**Assignment:** Among the lines below, which ones contain the word "down"? Copy every such line.

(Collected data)
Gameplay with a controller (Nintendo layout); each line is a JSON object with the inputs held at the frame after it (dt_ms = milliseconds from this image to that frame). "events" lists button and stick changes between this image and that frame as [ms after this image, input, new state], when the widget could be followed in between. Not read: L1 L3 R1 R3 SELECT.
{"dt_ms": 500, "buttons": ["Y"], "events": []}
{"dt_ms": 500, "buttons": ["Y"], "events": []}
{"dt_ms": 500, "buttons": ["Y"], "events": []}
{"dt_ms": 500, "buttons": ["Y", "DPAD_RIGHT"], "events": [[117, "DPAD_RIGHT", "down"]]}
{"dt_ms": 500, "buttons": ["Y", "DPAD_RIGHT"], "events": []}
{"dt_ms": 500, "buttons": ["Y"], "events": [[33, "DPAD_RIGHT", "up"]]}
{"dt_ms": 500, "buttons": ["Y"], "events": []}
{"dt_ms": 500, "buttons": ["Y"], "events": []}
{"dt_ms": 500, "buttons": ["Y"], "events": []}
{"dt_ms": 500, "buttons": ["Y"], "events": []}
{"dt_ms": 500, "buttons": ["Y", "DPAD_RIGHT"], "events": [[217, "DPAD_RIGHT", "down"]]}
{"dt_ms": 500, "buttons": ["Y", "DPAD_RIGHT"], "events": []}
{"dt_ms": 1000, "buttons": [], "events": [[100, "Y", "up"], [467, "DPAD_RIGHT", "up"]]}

**Your response:**
{"dt_ms": 500, "buttons": ["Y", "DPAD_RIGHT"], "events": [[117, "DPAD_RIGHT", "down"]]}
{"dt_ms": 500, "buttons": ["Y", "DPAD_RIGHT"], "events": [[217, "DPAD_RIGHT", "down"]]}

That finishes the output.